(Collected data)

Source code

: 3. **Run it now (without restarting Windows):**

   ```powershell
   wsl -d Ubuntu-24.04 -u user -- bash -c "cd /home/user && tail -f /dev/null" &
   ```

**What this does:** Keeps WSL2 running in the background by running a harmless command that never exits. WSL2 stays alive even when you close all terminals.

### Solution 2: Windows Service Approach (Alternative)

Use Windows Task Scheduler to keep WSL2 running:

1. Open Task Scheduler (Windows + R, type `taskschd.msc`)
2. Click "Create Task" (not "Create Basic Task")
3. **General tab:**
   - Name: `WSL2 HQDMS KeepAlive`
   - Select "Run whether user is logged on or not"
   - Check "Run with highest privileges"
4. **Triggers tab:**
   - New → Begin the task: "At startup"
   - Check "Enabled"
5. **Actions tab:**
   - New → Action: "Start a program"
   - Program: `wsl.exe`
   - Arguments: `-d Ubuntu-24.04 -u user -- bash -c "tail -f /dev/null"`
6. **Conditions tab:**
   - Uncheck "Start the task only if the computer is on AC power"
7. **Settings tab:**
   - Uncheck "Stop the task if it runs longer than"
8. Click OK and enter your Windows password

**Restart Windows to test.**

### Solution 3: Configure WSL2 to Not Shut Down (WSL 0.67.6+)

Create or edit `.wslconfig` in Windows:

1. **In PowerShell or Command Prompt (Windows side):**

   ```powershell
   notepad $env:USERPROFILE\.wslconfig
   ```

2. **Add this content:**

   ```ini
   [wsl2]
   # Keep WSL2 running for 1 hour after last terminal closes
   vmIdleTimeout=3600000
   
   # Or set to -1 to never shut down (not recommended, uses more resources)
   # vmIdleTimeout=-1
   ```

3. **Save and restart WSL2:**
---
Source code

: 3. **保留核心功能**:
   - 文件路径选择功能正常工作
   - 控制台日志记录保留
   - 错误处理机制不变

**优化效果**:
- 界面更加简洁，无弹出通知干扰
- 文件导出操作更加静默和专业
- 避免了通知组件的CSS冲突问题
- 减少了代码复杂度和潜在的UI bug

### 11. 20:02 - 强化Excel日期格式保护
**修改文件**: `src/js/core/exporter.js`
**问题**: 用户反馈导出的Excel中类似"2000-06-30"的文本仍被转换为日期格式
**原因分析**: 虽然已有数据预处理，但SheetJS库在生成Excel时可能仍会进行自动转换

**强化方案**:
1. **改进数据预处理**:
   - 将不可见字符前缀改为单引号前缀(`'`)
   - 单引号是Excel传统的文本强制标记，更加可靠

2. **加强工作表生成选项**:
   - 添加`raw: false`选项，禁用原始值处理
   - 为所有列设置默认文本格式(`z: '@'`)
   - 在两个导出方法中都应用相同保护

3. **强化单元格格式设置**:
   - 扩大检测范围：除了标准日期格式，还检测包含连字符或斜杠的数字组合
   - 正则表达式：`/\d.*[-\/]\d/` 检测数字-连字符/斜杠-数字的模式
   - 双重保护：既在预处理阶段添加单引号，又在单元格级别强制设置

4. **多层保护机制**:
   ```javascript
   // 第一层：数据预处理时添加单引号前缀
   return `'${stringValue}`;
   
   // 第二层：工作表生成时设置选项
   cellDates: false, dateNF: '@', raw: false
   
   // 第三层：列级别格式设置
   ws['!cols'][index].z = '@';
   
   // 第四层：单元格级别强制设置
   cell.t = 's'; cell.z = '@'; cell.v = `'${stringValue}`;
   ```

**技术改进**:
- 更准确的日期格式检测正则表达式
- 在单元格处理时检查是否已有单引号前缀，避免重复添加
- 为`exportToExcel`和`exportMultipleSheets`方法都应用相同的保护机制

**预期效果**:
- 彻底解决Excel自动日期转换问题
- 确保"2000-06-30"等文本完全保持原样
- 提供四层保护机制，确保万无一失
==
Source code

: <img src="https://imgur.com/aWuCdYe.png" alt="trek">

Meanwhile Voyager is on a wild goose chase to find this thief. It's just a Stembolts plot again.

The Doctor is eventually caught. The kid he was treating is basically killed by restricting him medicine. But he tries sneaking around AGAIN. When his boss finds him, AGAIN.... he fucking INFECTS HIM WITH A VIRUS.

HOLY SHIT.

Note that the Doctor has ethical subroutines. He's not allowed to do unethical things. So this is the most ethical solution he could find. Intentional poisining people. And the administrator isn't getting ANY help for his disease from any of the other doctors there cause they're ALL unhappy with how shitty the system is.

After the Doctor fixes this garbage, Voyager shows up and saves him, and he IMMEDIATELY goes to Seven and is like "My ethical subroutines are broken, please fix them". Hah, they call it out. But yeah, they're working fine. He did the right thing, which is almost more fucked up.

• _PROBLEM REQUIREMENTS_: Your answer should consist of the lines above that hold the word "tail", copied exactly.

• _OUTPUT OF THE EXERCISE_:
   wsl -d Ubuntu-24.04 -u user -- bash -c "cd /home/user && tail -f /dev/null" &
   - Arguments: `-d Ubuntu-24.04 -u user -- bash -c "tail -f /dev/null"`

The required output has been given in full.